** begin **

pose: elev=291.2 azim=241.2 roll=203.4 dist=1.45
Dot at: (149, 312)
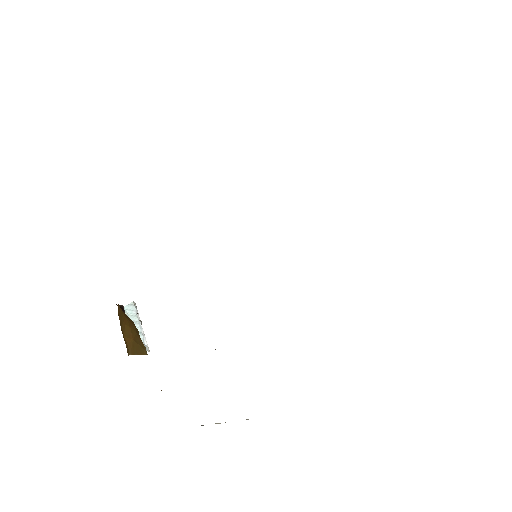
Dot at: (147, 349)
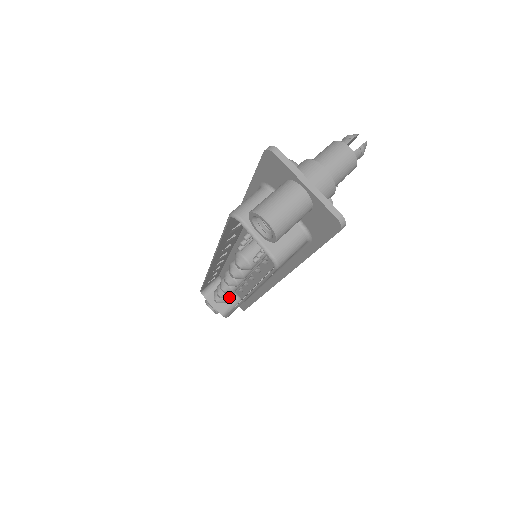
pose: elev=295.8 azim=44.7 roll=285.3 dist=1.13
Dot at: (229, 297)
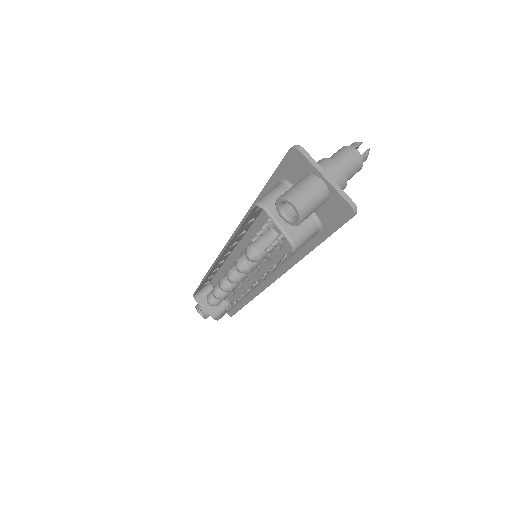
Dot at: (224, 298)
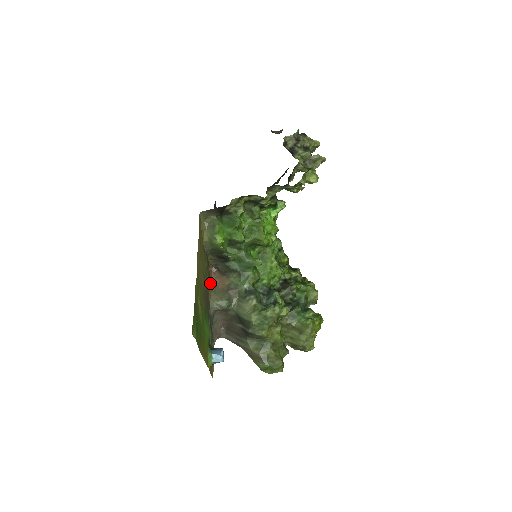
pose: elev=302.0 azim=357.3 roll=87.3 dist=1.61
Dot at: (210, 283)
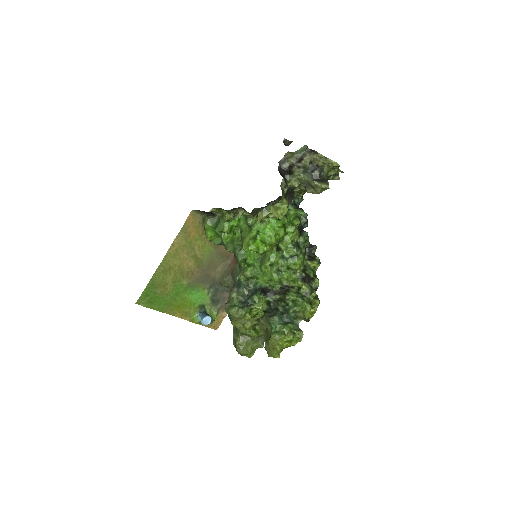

** end **

Written request - Rewrite the records with every "pose" swapped for "camera" and everything else kept the same. Leave out the pictures.

Full solution -
camera: elev=291.2 azim=241.2 roll=203.4 dist=1.45
Dot at: (149, 312)
Dot at: (147, 349)
camera: elev=295.8 azim=44.7 roll=285.3 dist=1.13
Dot at: (229, 297)
Dot at: (224, 298)
camera: elev=302.0 azim=357.3 roll=87.3 dist=1.61
Dot at: (210, 283)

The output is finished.